According to some reports, Tiger is expected to raise as much as $S250 million from the IPO, which will be used to pay its $S100 million of short-term bank debts and fund its expansion plans in the Asia-Pacific region.

The airline also revealed it had amended the service agreement of its chief executive, Tony Davis. Under his new contract, Mr Davis will get a fixed salary of $S600,000 a year and a bonus of up to half his base salary each year. Mr Davis is also set to have a 2 per cent stake in Tiger when it lists.
 
Wait a MIN!

Is there illegal money laundering going on here? :D
 
thats money going down the drain..
even money launderers will not touch with a barge pole
 
losing so much moni still wanna ipo ... :rolleyes:

tink dey r world crass, world bestest, world lumpar 1 ... ppl all goondus ...
 
Sounds like a really crappy investment. Its losses are damn shocking. And once the Dubai shit hits the ceiling next year, u can expect this shit to sink further.
 
I'm surprised that a bankrupt (defined as liabilities more than assets or negative equity) company showing losses can go public.Do not have time to read all the listing requirements but can any investment banker advise?

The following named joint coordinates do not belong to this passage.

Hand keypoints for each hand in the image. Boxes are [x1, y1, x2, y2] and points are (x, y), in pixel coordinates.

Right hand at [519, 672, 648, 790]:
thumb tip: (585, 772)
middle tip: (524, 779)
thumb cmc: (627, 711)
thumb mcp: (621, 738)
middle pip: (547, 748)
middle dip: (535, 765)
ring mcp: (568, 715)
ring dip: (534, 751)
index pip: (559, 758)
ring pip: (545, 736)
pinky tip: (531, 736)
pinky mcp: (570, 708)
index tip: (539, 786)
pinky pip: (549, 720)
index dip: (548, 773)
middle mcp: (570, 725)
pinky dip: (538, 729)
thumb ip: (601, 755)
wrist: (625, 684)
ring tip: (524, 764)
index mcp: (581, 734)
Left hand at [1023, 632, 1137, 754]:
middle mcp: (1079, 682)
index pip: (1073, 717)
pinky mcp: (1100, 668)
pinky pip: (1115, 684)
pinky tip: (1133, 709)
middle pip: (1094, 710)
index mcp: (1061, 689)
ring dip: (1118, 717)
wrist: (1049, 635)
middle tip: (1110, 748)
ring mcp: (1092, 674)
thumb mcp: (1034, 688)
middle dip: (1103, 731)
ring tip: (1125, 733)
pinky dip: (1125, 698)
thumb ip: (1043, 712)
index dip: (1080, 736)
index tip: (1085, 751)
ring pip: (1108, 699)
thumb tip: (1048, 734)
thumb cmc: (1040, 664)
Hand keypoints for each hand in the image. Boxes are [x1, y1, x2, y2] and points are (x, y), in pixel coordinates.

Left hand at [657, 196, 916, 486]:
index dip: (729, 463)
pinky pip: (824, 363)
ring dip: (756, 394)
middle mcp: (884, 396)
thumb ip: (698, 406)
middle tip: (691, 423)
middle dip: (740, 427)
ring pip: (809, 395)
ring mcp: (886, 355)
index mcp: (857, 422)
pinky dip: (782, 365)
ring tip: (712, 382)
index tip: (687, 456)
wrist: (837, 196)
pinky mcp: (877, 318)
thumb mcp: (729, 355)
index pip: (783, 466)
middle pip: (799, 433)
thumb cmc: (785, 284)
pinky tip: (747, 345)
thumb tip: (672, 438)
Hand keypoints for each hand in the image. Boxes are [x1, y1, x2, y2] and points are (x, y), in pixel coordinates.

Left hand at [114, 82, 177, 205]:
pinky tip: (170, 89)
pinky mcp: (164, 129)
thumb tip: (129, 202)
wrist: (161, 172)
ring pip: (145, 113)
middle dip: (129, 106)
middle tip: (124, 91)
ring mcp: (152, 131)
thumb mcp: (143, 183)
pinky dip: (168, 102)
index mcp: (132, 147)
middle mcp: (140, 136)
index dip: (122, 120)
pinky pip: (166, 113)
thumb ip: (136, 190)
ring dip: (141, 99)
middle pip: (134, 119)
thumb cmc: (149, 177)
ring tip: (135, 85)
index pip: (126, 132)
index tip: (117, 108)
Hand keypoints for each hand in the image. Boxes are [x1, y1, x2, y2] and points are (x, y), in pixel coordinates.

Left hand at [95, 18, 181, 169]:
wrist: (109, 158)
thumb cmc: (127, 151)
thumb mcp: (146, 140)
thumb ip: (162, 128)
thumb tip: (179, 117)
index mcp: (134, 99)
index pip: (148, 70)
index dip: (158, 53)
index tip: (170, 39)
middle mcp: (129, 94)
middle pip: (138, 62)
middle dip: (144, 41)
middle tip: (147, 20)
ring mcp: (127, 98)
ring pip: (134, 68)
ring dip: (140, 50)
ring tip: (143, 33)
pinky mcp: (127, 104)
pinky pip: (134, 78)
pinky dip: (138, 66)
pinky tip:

With all those corporate governance issues by PRC companies dragging down our reputation, surely this is something we do not need.

I guess that in a place where property prices rose to historical high during the country's worst recession and the biggest hope for the future is on gambling, anything goes?
 
Sounds like a really crappy investment. Its losses are damn shocking. And once the Dubai shit hits the ceiling next year, u can expect this shit to sink further.

Sinkies are supposed to swallow shit. Dun you know?